Updated: Sep 12
The scientists are looking for answers in the blood of 600 individuals age 60 and older who participated in the largest trial ever to assess the impact of a cocoa supplement as well as a common multivitamin, on reducing the risk of heart disease, stroke, cancer and other health outcomes, says Dr. Yanbin Dong, geneticist and cardiologist at the Georgia Prevention Institute at the Medical College of Georgia.
The COSMOS Trial (COcoa Supplement and Multivitamin Outcomes Study), led by investigators at Brigham and Women’s Hospital and the Fred Hutchinson Cancer Research Center, gathered data from 21,444 men and women looking at the impact of a cocoa extract supplement and/or multivitamins on common health problems, most of which increase with age.

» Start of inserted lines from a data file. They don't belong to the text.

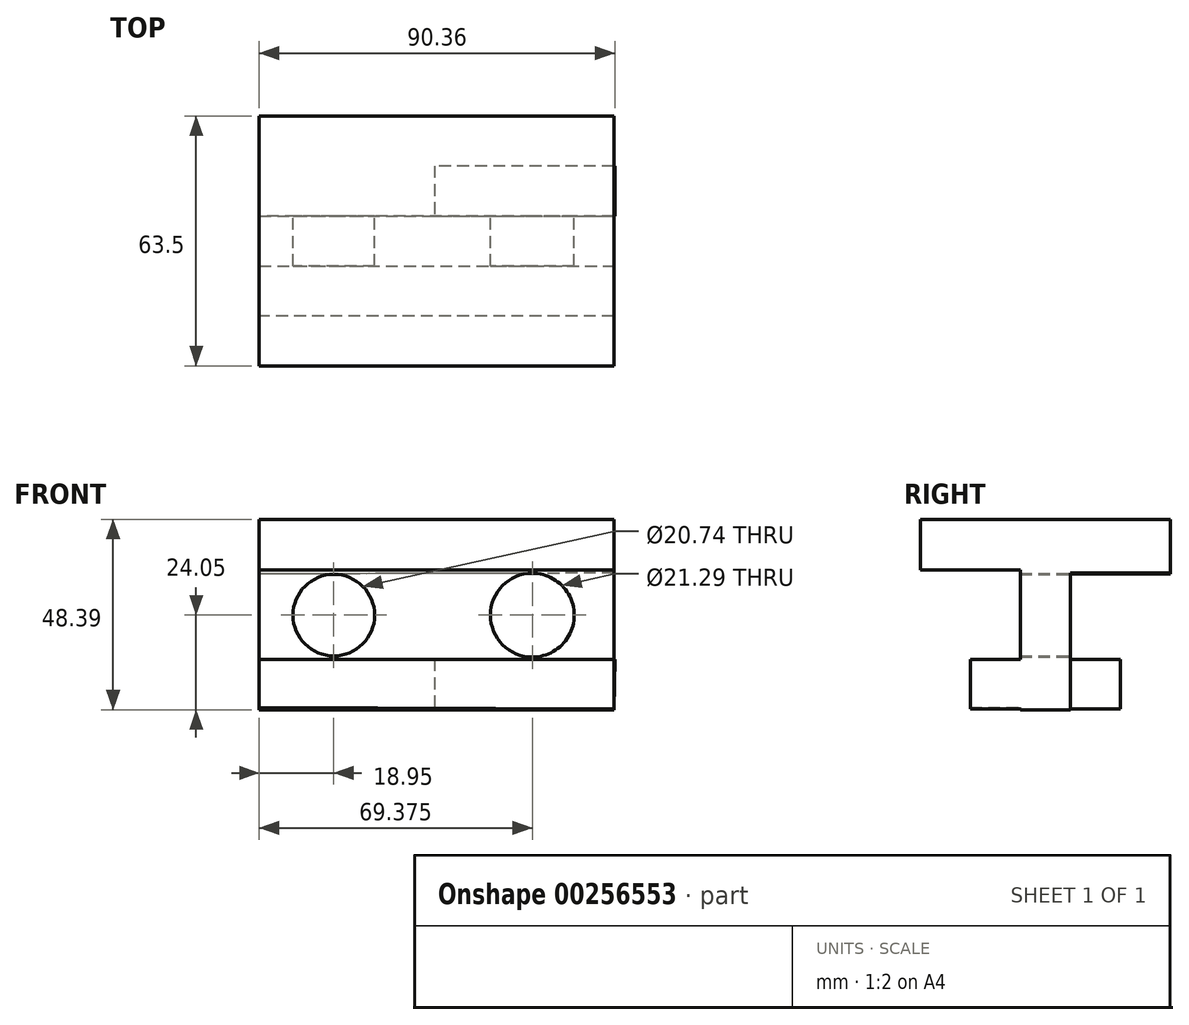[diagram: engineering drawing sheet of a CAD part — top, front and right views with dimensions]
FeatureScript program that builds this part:
annotation { "Feature Type Name" : "Feature", "Feature Type Description" : "" }
export const myFeature = defineFeature(function(context is Context, id is Id, definition is map)
    precondition{}
    {
        {
            var Q0;
            Q0=qCreatedBy(makeId("Front.planeOp"),FACE);
            var sketch = newSketch(context, id + "F0", { "sketchPlane" : qUnion([Q0])});
            skLineSegment(sketch, "E0.bottom", {"start": v(-44.6, 24.34) * mm, "end": v(45.47, 24.34) * mm});
            skLineSegment(sketch, "E0.top", {"start": v(-44.6, -24.05) * mm, "end": v(45.47, -24.05) * mm});
            skLineSegment(sketch, "E0.left", {"start": v(-44.6, 24.34) * mm, "end": v(-44.6, -24.05) * mm});
            skLineSegment(sketch, "E0.right", {"start": v(45.47, 24.34) * mm, "end": v(45.47, -24.05) * mm});
            skCircle(sketch, "E1", {"center": v(-25.65, 0) * mm, "radius": 10.37 * mm});
            skCircle(sketch, "E2", {"center": v(24.78, 0) * mm, "radius": 10.64 * mm});
            skSolve(sketch);
        }
        {
            var Q0;
            Q0=makeQuery(id+"F0.imprint","IMPRINT",FACE,{"disambiguationData":[TD([[makeQuery(id+"F0.imprint","IMPRINT",EDGE,{"derivedFrom":sQuery(id+"F0.wireOp",EDGE,"E0.bottom")}),-1.0]])]});
            extrude(context, id + "F1", {"entities" : qUnion([Q0]), "depth" : 12.7 * mm});
        }
        {
            var Q0;
            Q0=makeQuery(id+"F1.opExtrude","CAP_FACE",FACE,{"disambiguationData":[OSD([sQuery(id+"F0.wireOp",EDGE,"E0.bottom"),sQuery(id+"F0.wireOp",EDGE,"E0.top"),sQuery(id+"F0.wireOp",EDGE,"E0.left"),sQuery(id+"F0.wireOp",EDGE,"E0.right"),sQuery(id+"F0.wireOp",EDGE,"E1"),sQuery(id+"F0.wireOp",EDGE,"E2")])],"isStart":true});
            var sketch = newSketch(context, id + "F2", { "sketchPlane" : qUnion([Q0])});
            skLineSegment(sketch, "E3", {"start": v(-45.47, 24.34) * mm, "end": v(-45.47, 10.7) * mm});
            skLineSegment(sketch, "E4", {"start": v(-45.47, 10.7) * mm, "end": v(44.6, 10.46) * mm});
            skLineSegment(sketch, "E5", {"start": v(44.6, 10.46) * mm, "end": v(44.6, 24.34) * mm});
            skLineSegment(sketch, "E6", {"start": v(44.6, 24.34) * mm, "end": v(-45.47, 24.34) * mm});
            skSolve(sketch);
        }
        {
            var Q0;
            {var subQ3=sQuery(id+"F2.wireOp",EDGE,"E3");Q0=makeQuery(id+"F2.imprint","IMPRINT",FACE,{"disambiguationData":[TD([[makeQuery(id+"F2.imprint","IMPRINT",EDGE,{"derivedFrom":subQ3}),1.0]])]});}
            extrude(context, id + "F3", {"entities" : qUnion([Q0]), "operationType" : NewBodyOperationType.ADD, "depth" : 25.4 * mm});
        }
        {
            var Q0;
            Q0=makeQuery(id+"F1.opExtrude","CAP_FACE",FACE,{"disambiguationData":[OSD([sQuery(id+"F0.wireOp",EDGE,"E0.bottom"),sQuery(id+"F0.wireOp",EDGE,"E0.top"),sQuery(id+"F0.wireOp",EDGE,"E0.left"),sQuery(id+"F0.wireOp",EDGE,"E0.right"),sQuery(id+"F0.wireOp",EDGE,"E1"),sQuery(id+"F0.wireOp",EDGE,"E2")])],"isStart":false});
            var sketch = newSketch(context, id + "F4", { "sketchPlane" : qUnion([Q0])});
            skLineSegment(sketch, "E7", {"start": v(-44.6, 11.51) * mm, "end": v(45.47, 11.51) * mm});
            skLineSegment(sketch, "E8", {"start": v(45.47, 11.51) * mm, "end": v(45.47, 24.34) * mm});
            skLineSegment(sketch, "E9", {"start": v(45.47, 24.34) * mm, "end": v(-44.6, 24.34) * mm});
            skLineSegment(sketch, "E10", {"start": v(-44.6, 24.34) * mm, "end": v(-44.6, 11.51) * mm});
            skSolve(sketch);
        }
        {
            var Q0;
            Q0=makeQuery(id+"F4.imprint","IMPRINT",FACE,{"disambiguationData":[TD([[makeQuery(id+"F4.imprint","IMPRINT",EDGE,{"derivedFrom":sQuery(id+"F4.wireOp",EDGE,"E7")}),1.0]])]});
            extrude(context, id + "F5", {"entities" : qUnion([Q0]), "operationType" : NewBodyOperationType.ADD, "depth" : 25.4 * mm});
        }
        {
            var Q0;
            Q0=qCreatedBy(makeId("Front.planeOp"),FACE);
            var sketch = newSketch(context, id + "F6", { "sketchPlane" : qUnion([Q0])});
            skLineSegment(sketch, "E11", {"start": v(45.47, -11.22) * mm, "end": v(-44.6, -11.22) * mm});
            skLineSegment(sketch, "E12", {"start": v(-44.6, -11.22) * mm, "end": v(-44.6, -23.46) * mm});
            skLineSegment(sketch, "E13", {"start": v(45.47, -11.22) * mm, "end": v(45.47, -23.76) * mm});
            skLineSegment(sketch, "E14", {"start": v(45.47, -23.76) * mm, "end": v(-44.6, -23.46) * mm});
            skSolve(sketch);
        }
        {
            var Q0;
            Q0=makeQuery(id+"F6.imprint","IMPRINT",FACE,{"disambiguationData":[TD([[makeQuery(id+"F6.imprint","IMPRINT",EDGE,{"derivedFrom":sQuery(id+"F6.wireOp",EDGE,"E11")}),1.0]])]});
            extrude(context, id + "F7", {"entities" : qUnion([Q0]), "operationType" : NewBodyOperationType.ADD, "depth" : 25.4 * mm});
        }
        {
            var Q0;
            Q0=qCreatedBy(makeId("Front.planeOp"),FACE);
            var sketch = newSketch(context, id + "F8", { "sketchPlane" : qUnion([Q0])});
            skLineSegment(sketch, "E15", {"start": v(45.76, -11.22) * mm, "end": v(0, -11.22) * mm});
            skLineSegment(sketch, "E16", {"start": v(0, -11.22) * mm, "end": v(0, -23.76) * mm});
            skLineSegment(sketch, "E17", {"start": v(0, -23.76) * mm, "end": v(45.47, -23.76) * mm});
            skLineSegment(sketch, "E18", {"start": v(45.47, -23.76) * mm, "end": v(45.76, -11.22) * mm});
            skSolve(sketch);
        }
        {
            var Q0;
            Q0=makeQuery(id+"F8.imprint","IMPRINT",FACE,{"disambiguationData":[TD([[makeQuery(id+"F8.imprint","IMPRINT",EDGE,{"derivedFrom":sQuery(id+"F8.wireOp",EDGE,"E15")}),1.0]])]});
            extrude(context, id + "F9", {"entities" : qUnion([Q0]), "operationType" : NewBodyOperationType.ADD, "oppositeDirection" : true, "depth" : 12.7 * mm});
        }
    });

Dong just received a $3 million grant (1RO1HL157665-01) from the National Institutes of Health to perform detailed analysis of inflammatory factors and genetic changes associated with aging to see if cocoa consumption reduces those factors.
Cocoa products have become a “widely consumed food” with still growing demand and increasing interest in their anti-aging potential", Dong says.
“People think the consumption of chocolate is good for you,” says Dong, adding that worldwide enthusiasm for the sweet treat has outpaced the scientific evidence of its benefit in humans.